I am developing a website in which it is important to keep track of EVERY click and EVERY impression that EACH client makes.
So I have a database which includes (among others) two tables: “clicks” and “impressions”. The table “impressions” has the following structure:
ip int unsigned not null,
ts int unsigned not null,
main_post int unsigned not null,
side_post int unsigned not null,
PRIMARY KEY (ip,ts,main_post,side_post)
So there are few columns and they are all of the int type, so it is an efficient table. HOWEVER, what worries me is that this table will grow incredibly fast. With every request, five new rows will be added to this table, because there are always five side posts next to each main post. Plus, with every request, I will want to check this table to make sure I am not showing the same post again to the client.
The “clicks” table is similar, but less extreme (only one row gets added per request).

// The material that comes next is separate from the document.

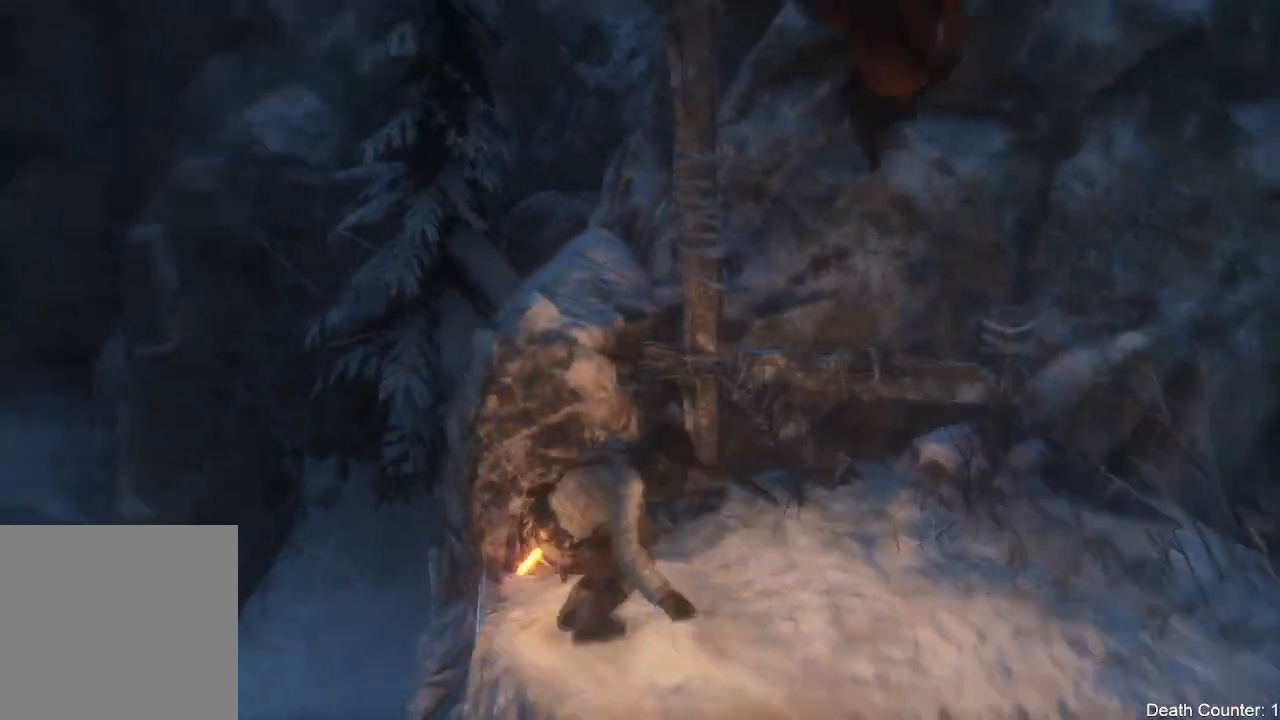
{"dt_ms": 500, "buttons": ["L2"], "left_stick": "center", "right_stick": "center", "events": [[133, "left_stick", "down-left"], [250, "left_stick", "center"], [317, "right_stick", "center"], [467, "L2", "down"]]}
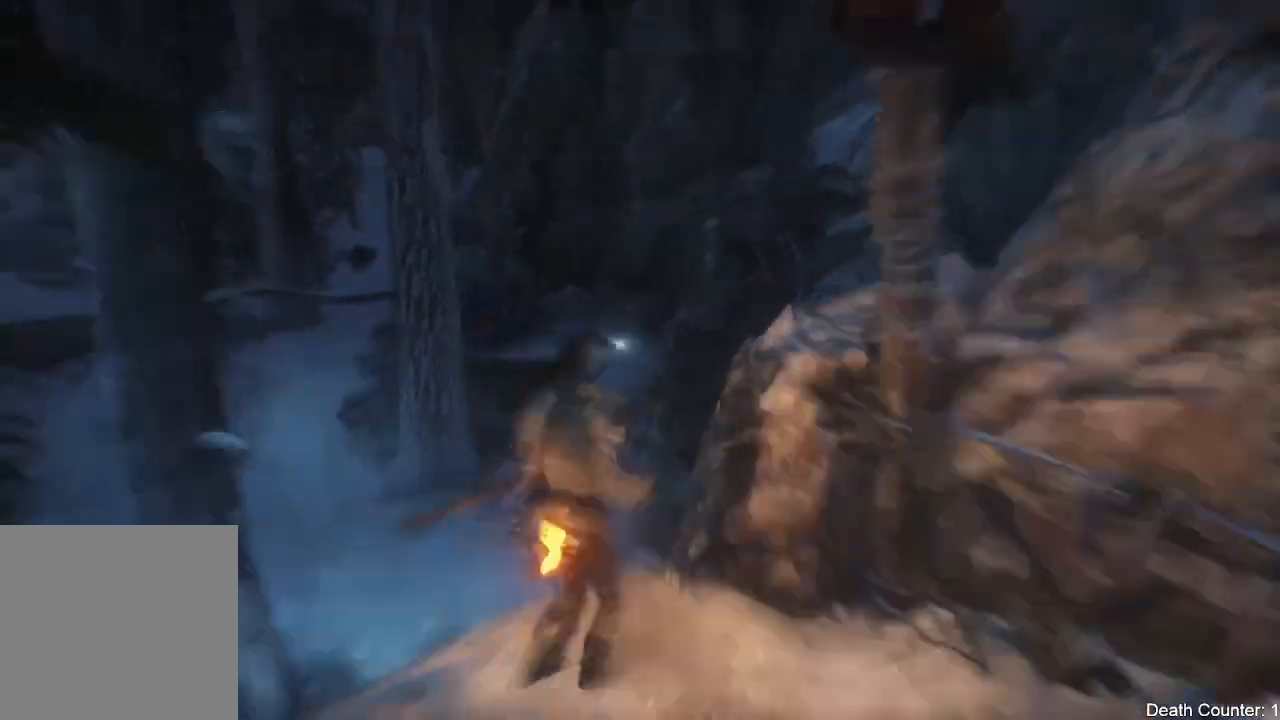
{"dt_ms": 500, "buttons": ["L2"], "left_stick": "center", "right_stick": "left", "events": [[250, "right_stick", "left"]]}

So my question is: will this be to much? Will this tables, after a few weeks or months of use, become too big to handle? And if yes, what is the best solution? Maybe starting a new table each week, or each month?
Thanks in advance
Answers to these and related questions will dictate what you need. However, if your site becomes extremely popular and you decide you really need long histories, then the table will become unmanageable. You have a table with 16 bytes per row; you have an index on that that is likely to cost you 20-24 bytes per row (with a bit of overhead). Thus, for each page impression, you are going to be using 200 bytes or so in your impressions tables. At N pages per second, you’ll be using about 20×N MiB/day.
I’m not clear how you are going to structure your queries against this table to ensure that the user is not shown the same material again. I don’t know if you are thinking that IP is IP address (have you heard of IPv6?) and TS is a timestamp. I’m not convinced that IP address is an appropriate way of tracking users (the same user may have multiple IP addresses over the course of a day – connecting from the office and from home, not to mention the coffee shop). I’m not sure that the PK index is going to help your queries very much.
When you know how you plan to use the data, then you can decide how to store it.
My strong suspicion is that you will find this design too onerous. The table is big enough that your queries are going to slow you down dramatically. Yes, I believe you will need to manage the table carefully, dropping old data routinely while retaining the most recent data.